= GOAL A =
In the football and function exercise page, list every part label that begins with "ii.".

= DOCUMENT TEXT =

IBDP Maths AI: Topic: SL 2.3: The graph of a function: IB style Questions SL Paper2

Question

Given \(f (x) = x^2 − 3x^{−1}, x \in {\mathbb{R}}, – 5 \leqslant x \leqslant 5, x \ne 0\),

A football is kicked from a point A (a, 0), 0 < a < 10 on the ground towards a goal to the right of A.

The ball follows a path that can be modelled by part of the graph

\(y = − 0.021x^2 + 1.245x − 6.01, x \in {\mathbb{R}}, y \geqslant  0\).

x is the horizontal distance of the ball from the origin

y is the height above the ground

Both x and y are measured in metres.

Write down the equation of the vertical asymptote.[1]

i.a.

Find \(f ′(x)\).[2]

i.b.

Using your graphic display calculator or otherwise, write down the coordinates of any point where the graph of \(y = f (x)\) has zero gradient.[2]

i.c.

Write down all intervals in the given domain for which \(f (x)\) is increasing.[3]

i.d.

Using your graphic display calculator or otherwise, find the value of a.[1]

ii.a.

Find \(\frac{{dy}}{{dx}}\).[2]

ii.b.

(i) Use your answer to part (b) to calculate the horizontal distance the ball has travelled from A when its height is a maximum.

(ii) Find the maximum vertical height reached by the football.[4]

ii.c.

Draw a graph showing the path of the football from the point where it is kicked to the point where it hits the ground again. Use 1 cm to represent 5 m on the horizontal axis and 1 cm to represent 2 m on the vertical scale.[4]

ii.d.

The goal posts are 35 m from the point where the ball is kicked.

At what height does the ball pass over the goal posts?[2]

ii.e.

Data entries
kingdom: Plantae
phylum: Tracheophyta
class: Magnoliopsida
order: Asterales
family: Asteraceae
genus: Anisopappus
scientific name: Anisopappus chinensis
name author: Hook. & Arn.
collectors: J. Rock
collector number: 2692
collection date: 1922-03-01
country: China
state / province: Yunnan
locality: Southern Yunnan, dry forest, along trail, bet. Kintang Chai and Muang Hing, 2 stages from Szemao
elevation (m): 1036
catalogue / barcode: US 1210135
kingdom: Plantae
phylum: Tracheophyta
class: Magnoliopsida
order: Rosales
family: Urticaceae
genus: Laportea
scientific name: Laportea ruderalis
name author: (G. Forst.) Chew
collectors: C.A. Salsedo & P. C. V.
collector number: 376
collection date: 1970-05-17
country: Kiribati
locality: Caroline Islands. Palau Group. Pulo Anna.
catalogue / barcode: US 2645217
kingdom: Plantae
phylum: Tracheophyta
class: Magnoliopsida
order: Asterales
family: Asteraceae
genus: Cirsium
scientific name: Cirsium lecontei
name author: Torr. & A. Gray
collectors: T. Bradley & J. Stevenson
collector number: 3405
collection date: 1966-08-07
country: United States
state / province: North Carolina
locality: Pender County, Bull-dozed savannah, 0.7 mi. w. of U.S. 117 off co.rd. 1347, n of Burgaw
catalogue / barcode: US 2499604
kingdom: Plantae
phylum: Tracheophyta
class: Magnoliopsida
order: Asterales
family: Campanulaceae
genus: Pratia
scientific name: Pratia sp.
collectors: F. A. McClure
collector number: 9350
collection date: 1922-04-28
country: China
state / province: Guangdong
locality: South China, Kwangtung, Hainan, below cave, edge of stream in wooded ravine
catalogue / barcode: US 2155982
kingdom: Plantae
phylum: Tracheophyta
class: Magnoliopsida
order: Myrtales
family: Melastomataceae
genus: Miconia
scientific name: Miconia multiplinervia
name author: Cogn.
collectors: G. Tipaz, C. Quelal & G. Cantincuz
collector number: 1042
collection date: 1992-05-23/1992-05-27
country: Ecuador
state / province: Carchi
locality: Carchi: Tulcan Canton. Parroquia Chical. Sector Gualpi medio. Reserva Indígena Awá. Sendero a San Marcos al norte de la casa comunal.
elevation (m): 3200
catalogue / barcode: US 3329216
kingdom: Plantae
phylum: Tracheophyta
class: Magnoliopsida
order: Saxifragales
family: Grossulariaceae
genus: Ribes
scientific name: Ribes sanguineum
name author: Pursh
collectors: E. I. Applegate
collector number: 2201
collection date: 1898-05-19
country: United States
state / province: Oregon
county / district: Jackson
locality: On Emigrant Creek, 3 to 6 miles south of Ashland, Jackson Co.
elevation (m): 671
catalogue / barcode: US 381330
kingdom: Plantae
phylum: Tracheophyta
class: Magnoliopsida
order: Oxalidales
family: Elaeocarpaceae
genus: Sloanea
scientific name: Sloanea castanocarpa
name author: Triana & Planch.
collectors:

= GOAL B =
Duplicate the records, beginning at the line that contains "collection date: 1992-05-23/1992-05-27" and stopping after the last line of the records.

= FULL RESPONSE A =
ii.a., ii.b., ii.c., ii.d., ii.e.

= FULL RESPONSE B =
collection date: 1992-05-23/1992-05-27
country: Ecuador
state / province: Carchi
locality: Carchi: Tulcan Canton. Parroquia Chical. Sector Gualpi medio. Reserva Indígena Awá. Sendero a San Marcos al norte de la casa comunal.
elevation (m): 3200
catalogue / barcode: US 3329216
kingdom: Plantae
phylum: Tracheophyta
class: Magnoliopsida
order: Saxifragales
family: Grossulariaceae
genus: Ribes
scientific name: Ribes sanguineum
name author: Pursh
collectors: E. I. Applegate
collector number: 2201
collection date: 1898-05-19
country: United States
state / province: Oregon
county / district: Jackson
locality: On Emigrant Creek, 3 to 6 miles south of Ashland, Jackson Co.
elevation (m): 671
catalogue / barcode: US 381330
kingdom: Plantae
phylum: Tracheophyta
class: Magnoliopsida
order: Oxalidales
family: Elaeocarpaceae
genus: Sloanea
scientific name: Sloanea castanocarpa
name author: Triana & Planch.
collectors:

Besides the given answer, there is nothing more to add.